We address the problem of adapting the functions controlling the material properties of 2-D snakes, and show how introducing oriented smoothness constraints results in a novel class of active contour models for segmentation, which extends standard isotropic inhomogeneous membrane/thin-plate stabilizers. These constraints, expressed as adaptive L2 matrix norms, are defined by two second-order symmetric and positive definite tensors that are invariant with respect to rigid motions in the image plane. These tensors, equivalent to directional adaptive stretching and bending densities, are quadratic with respect to first- and second-order derivatives of the image luminance, respectively. A representation theorem specifying their canonical form is established and a geometrical interpretation of their effects is developed. Within this framework, it is shown that by achieving a directional control of regularization such nonisotropic constraints consistently relate the differential properties (metric and curvature) of the deformable model with those of the underlying luminance surface, yielding a satisfying preservation of image contour characteristics.

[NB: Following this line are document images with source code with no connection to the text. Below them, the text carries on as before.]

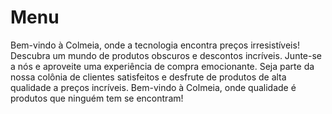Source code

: # Menu

Bem-vindo à Colmeia, onde a tecnologia encontra preços irresistíveis! 
Descubra um mundo de produtos obscuros e descontos incríveis.
Junte-se a nós e aproveite uma experiência de compra emocionante.
Seja parte da nossa colônia de clientes satisfeitos
e desfrute de produtos de alta qualidade a preços incríveis.
Bem-vindo à Colmeia, onde qualidade é produtos que ninguém tem se encontram!
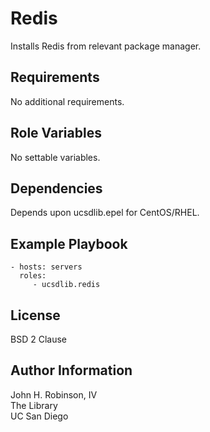 Redis
=====

Installs Redis from relevant package manager.

Requirements
------------

No additional requirements.

Role Variables
--------------

No settable variables.

Dependencies
------------

Depends upon ucsdlib.epel for CentOS/RHEL.

Example Playbook
----------------

    - hosts: servers
      roles:
         - ucsdlib.redis

License
-------

BSD 2 Clause

Author Information
------------------

John H. Robinson, IV  
The Library  
UC San Diego  
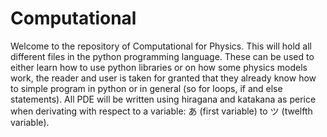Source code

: # Computational
Welcome to the repository of Computational for Physics.
This will hold all different files in the python programming language. These can be used to either learn how to use python libraries or on how some physics models work, the reader and user is taken for granted that they already know how to simple program in python or in general (so for loops, if and else statements).
All PDE will be written using hiragana and katakana as perice when derivating with respect to a variable: あ (first variable) to ツ (twelfth variable).
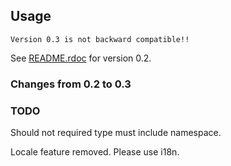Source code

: ## Usage

`Version 0.3 is not backward compatible!!`

See [README.rdoc](https://github.com/raykin/rails_dictionary/blob/sti/README.v2.0.rdoc) for version 0.2.

### Changes from 0.2 to 0.3

### TODO

Should not required type must include namespace.

Locale feature removed. Please use i18n.
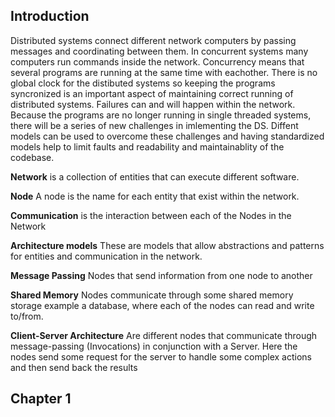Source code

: 
## Introduction

Distributed systems connect different network computers by passing messages and coordinating between them. In concurrent systems many computers run commands inside the network. Concurrency means that several programs are running at the same time with eachother. There is no global clock for the distibuted systems so keeping the programs syncronized is an important aspect of maintaining correct running of distributed systems. Failures can and will happen within the network. Because the programs are no longer running in single threaded systems, there will be a series of new challenges in imlementing the DS. Diffent models can be used to overcome these challenges and having standardized models help to limit faults and readability and maintainablity of the codebase. 

**Network** is a collection of entities that can execute different software.

**Node** A node is the name for each entity that exist within the network. 

**Communication** is the interaction between each of the Nodes in the Network 

**Architecture models** These are models that allow abstractions and patterns for entities and communication in the network. 

**Message Passing** Nodes that send information from one node to another 

**Shared Memory** Nodes communicate through some shared memory storage example a database, where each of the nodes can read and write to/from. 

**Client-Server Architecture** Are different nodes that communicate through message-passing (Invocations) in conjunction with a Server. Here the nodes send some request for the server to handle some complex actions and then send back the results

## Chapter 1 

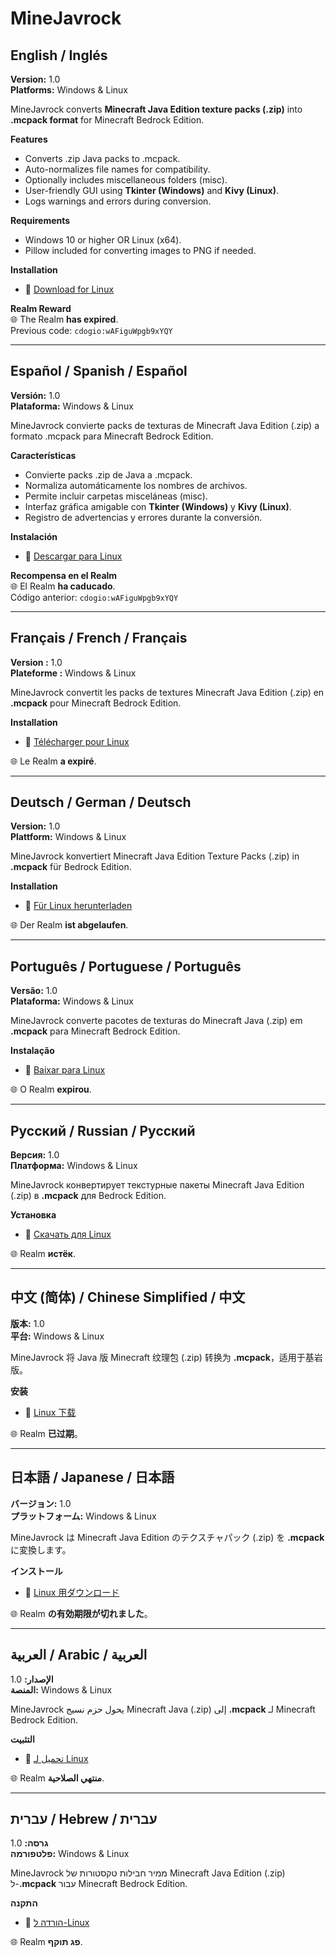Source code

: # MineJavrock

## English / Inglés

**Version:** 1.0  
**Platforms:** Windows & Linux  

MineJavrock converts **Minecraft Java Edition texture packs (.zip)** into **.mcpack format** for Minecraft Bedrock Edition.  

**Features**  
- Converts .zip Java packs to .mcpack.  
- Auto-normalizes file names for compatibility.  
- Optionally includes miscellaneous folders (misc).  
- User-friendly GUI using **Tkinter (Windows)** and **Kivy (Linux)**.  
- Logs warnings and errors during conversion.  

**Requirements**  
- Windows 10 or higher OR Linux (x64).  
- Pillow included for converting images to PNG if needed.  

**Installation**  
- 🐧 [Download for Linux](https://tinyurl.com/ydu88c6x)  

**Realm Reward**  
🌐 The Realm **has expired**.  
Previous code: `cdogio:wAFiguWpgb9xYQY`  

---

## Español / Spanish / Español

**Versión:** 1.0  
**Plataforma:** Windows & Linux  

MineJavrock convierte packs de texturas de Minecraft Java Edition (.zip) a formato .mcpack para Minecraft Bedrock Edition.  

**Características**  
- Convierte packs .zip de Java a .mcpack.  
- Normaliza automáticamente los nombres de archivos.  
- Permite incluir carpetas misceláneas (misc).  
- Interfaz gráfica amigable con **Tkinter (Windows)** y **Kivy (Linux)**.  
- Registro de advertencias y errores durante la conversión.  

**Instalación**  
- 🐧 [Descargar para Linux](https://tinyurl.com/ydu88c6x)  

**Recompensa en el Realm**  
🌐 El Realm **ha caducado**.  
Código anterior: `cdogio:wAFiguWpgb9xYQY`  

---

## Français / French / Français

**Version :** 1.0  
**Plateforme :** Windows & Linux  

MineJavrock convertit les packs de textures Minecraft Java Edition (.zip) en **.mcpack** pour Minecraft Bedrock Edition.  

**Installation**  
- 🐧 [Télécharger pour Linux](https://tinyurl.com/ydu88c6x)  

🌐 Le Realm **a expiré**.  

---

## Deutsch / German / Deutsch

**Version:** 1.0  
**Plattform:** Windows & Linux  

MineJavrock konvertiert Minecraft Java Edition Texture Packs (.zip) in **.mcpack** für Bedrock Edition.  

**Installation**  
- 🐧 [Für Linux herunterladen](https://tinyurl.com/ydu88c6x)  

🌐 Der Realm **ist abgelaufen**.  

---

## Português / Portuguese / Português

**Versão:** 1.0  
**Plataforma:** Windows & Linux  

MineJavrock converte pacotes de texturas do Minecraft Java (.zip) em **.mcpack** para Minecraft Bedrock Edition.  

**Instalação**  
- 🐧 [Baixar para Linux](https://tinyurl.com/ydu88c6x)  

🌐 O Realm **expirou**.  

---

## Русский / Russian / Русский

**Версия:** 1.0  
**Платформа:** Windows & Linux  

MineJavrock конвертирует текстурные пакеты Minecraft Java Edition (.zip) в **.mcpack** для Bedrock Edition.  

**Установка**  
- 🐧 [Скачать для Linux](https://tinyurl.com/ydu88c6x)  

🌐 Realm **истёк**.  

---

## 中文 (简体) / Chinese Simplified / 中文

**版本:** 1.0  
**平台:** Windows & Linux  

MineJavrock 将 Java 版 Minecraft 纹理包 (.zip) 转换为 **.mcpack**，适用于基岩版。  

**安装**  
- 🐧 [Linux 下载](https://tinyurl.com/ydu88c6x)  

🌐 Realm **已过期**。  

---

## 日本語 / Japanese / 日本語

**バージョン:** 1.0  
**プラットフォーム:** Windows & Linux  

MineJavrock は Minecraft Java Edition のテクスチャパック (.zip) を **.mcpack** に変換します。  

**インストール**  
- 🐧 [Linux 用ダウンロード](https://tinyurl.com/ydu88c6x)  

🌐 Realm **の有効期限が切れました**。  

---

## العربية / Arabic / العربية

**الإصدار:** 1.0  
**المنصة:** Windows & Linux  

MineJavrock يحول حزم نسيج Minecraft Java (.zip) إلى **.mcpack** لـ Minecraft Bedrock Edition.  

**التثبيت**  
- 🐧 [تحميل لـ Linux](https://tinyurl.com/ydu88c6x)  

🌐 Realm **منتهي الصلاحية**.  

---

## עברית / Hebrew / עברית

**גרסה:** 1.0  
**פלטפורמה:** Windows & Linux  

MineJavrock ממיר חבילות טקסטורות של Minecraft Java Edition (.zip) ל-**.mcpack** עבור Minecraft Bedrock Edition.  

**התקנה**  
- 🐧 [הורדה ל-Linux](https://tinyurl.com/ydu88c6x)  

🌐 Realm **פג תוקף**.  
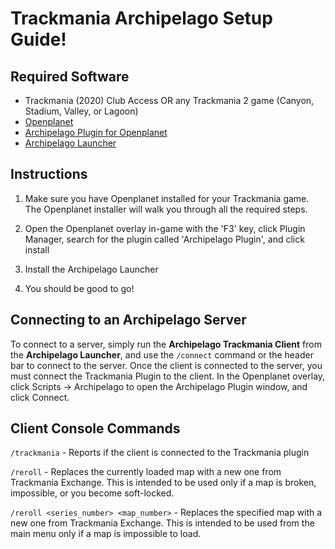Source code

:# Trackmania Archipelago Setup Guide!

## Required Software

- Trackmania (2020) Club Access OR any Trackmania 2 game (Canyon, Stadium, Valley, or Lagoon)
- [Openplanet](https://openplanet.dev/)
- [Archipelago Plugin for Openplanet](https://openplanet.dev/plugin/archipelagoplugin)
- [Archipelago Launcher](https://archipelago.gg/tutorial/Archipelago/setup/en)

## Instructions

1. Make sure you have Openplanet installed for your Trackmania game. The Openplanet installer will walk you through all the required steps.

2. Open the Openplanet overlay in-game with the 'F3' key, click Plugin Manager, search for the plugin called 'Archipelago Plugin', and click install

3. Install the Archipelago Launcher

4. You should be good to go!

## Connecting to an Archipelago Server

To connect to a server, simply run the **Archipelago Trackmania Client** from the **Archipelago Launcher**, and use the 
`/connect` command or the header bar to connect to the server. Once the client is connected to the server, you must connect the Trackmania Plugin to the client. In the Openplanet overlay, click Scripts -> Archipelago to open the Archipelago Plugin window, and click Connect.

## Client Console Commands

`/trackmania` - Reports if the client is connected to the Trackmania plugin

`/reroll` - Replaces the currently loaded map with a new one from Trackmania Exchange. This is intended to be used only if a map is broken, impossible, or you become soft-locked.

`/reroll <series_number> <map_number>` - Replaces the specified map with a new one from Trackmania Exchange. 
This is intended to be used from the main menu only if a map is impossible to load.
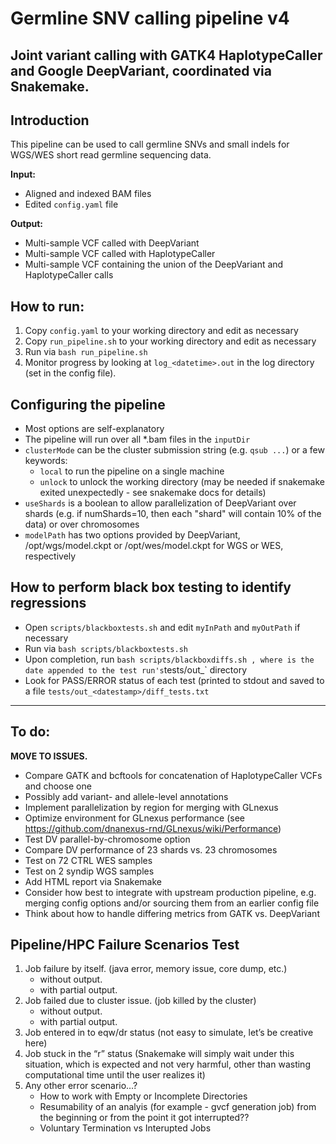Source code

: # Germline SNV calling pipeline v4
## Joint variant calling with GATK4 HaplotypeCaller and Google DeepVariant, coordinated via Snakemake.


## Introduction

This pipeline can be used to call germline SNVs and small indels for WGS/WES short read germline sequencing data.  

__Input:__
- Aligned and indexed BAM files
- Edited `config.yaml` file

__Output:__
- Multi-sample VCF called with DeepVariant
- Multi-sample VCF called with HaplotypeCaller
- Multi-sample VCF containing the union of the DeepVariant and HaplotypeCaller calls

## How to run:

1. Copy `config.yaml` to your working directory and edit as necessary
2. Copy `run_pipeline.sh` to your working directory and edit as necessary
3. Run via `bash run_pipeline.sh`
4. Monitor progress by looking at `log_<datetime>.out` in the log directory (set in the config file).

## Configuring the pipeline

- Most options are self-explanatory
- The pipeline will run over all *.bam files in the `inputDir`
- `clusterMode` can be the cluster submission string (e.g. `qsub ...`) or a few keywords:
  - `local` to run the pipeline on a single machine
  - `unlock` to unlock the working directory (may be needed if snakemake exited unexpectedly - see snakemake docs for details)
- `useShards` is a boolean to allow parallelization of DeepVariant over shards (e.g. if numShards=10, then each "shard" will contain 10% of the data) or over chromosomes
- `modelPath` has two options provided by DeepVariant, /opt/wgs/model.ckpt or /opt/wes/model.ckpt for WGS or WES, respectively

## How to perform black box testing to identify regressions

- Open `scripts/blackboxtests.sh` and edit `myInPath` and `myOutPath` if necessary
- Run via `bash scripts/blackboxtests.sh`
- Upon completion, run `bash scripts/blackboxdiffs.sh `<datestamp>`, where `<datestamp>` is the date appended to the test run's `tests/out_<datestamp>` directory
- Look for PASS/ERROR status of each test (printed to stdout and saved to a file `tests/out_<datestamp>/diff_tests.txt`

------------------------------------------------


## To do:
__MOVE TO ISSUES.__
- Compare GATK and bcftools for concatenation of HaplotypeCaller VCFs and choose one
- Possibly add variant- and allele-level annotations
- Implement parallelization by region for merging with GLnexus
- Optimize environment for GLnexus performance (see https://github.com/dnanexus-rnd/GLnexus/wiki/Performance)
- Test DV parallel-by-chromosome option
- Compare DV performance of 23 shards vs. 23 chromosomes
- Test on 72 CTRL WES samples
- Test on 2 syndip WGS samples
- Add HTML report via Snakemake
- Consider how best to integrate with upstream production pipeline, e.g. merging config options and/or sourcing them from an earlier config file
- Think about how to handle differing metrics from GATK vs. DeepVariant



## Pipeline/HPC Failure Scenarios Test 
  1. Job failure by itself. (java error, memory issue, core dump, etc.)
      + without output.
      + with partial output.
  2. Job failed due to cluster issue. (job killed by the cluster)
      + without output.
      + with partial output.
  3. Job entered in to eqw/dr status (not easy to simulate, let’s be creative here)
  4. Job stuck in the “r” status (Snakemake will simply wait under this situation, which is expected and not very harmful, other than wasting computational time until the user realizes it)   
  5. Any other error scenario…?
      + How to work with Empty or Incomplete Directories
      + Resumability of an analyis (for example - gvcf generation job) from the beginning or from the point it got interrupted??
      + Voluntary Termination vs Interupted Jobs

In particular, this model adapts to nonstationary curvature variations along image contours to be segmented, thus providing a consistent solution to curvature underestimation problems encountered near high
curvature contour points by classical snakes evolving with constant
material parameters. Optimization of the model within continuous and discrete frameworks is discussed in detail. Finally, accuracy and robustness of the model are established on synthetic images. Its efficacy is further demonstrated on 2-D MRI sequences for which comparisons with segmentations obtained using classical snakes are provided.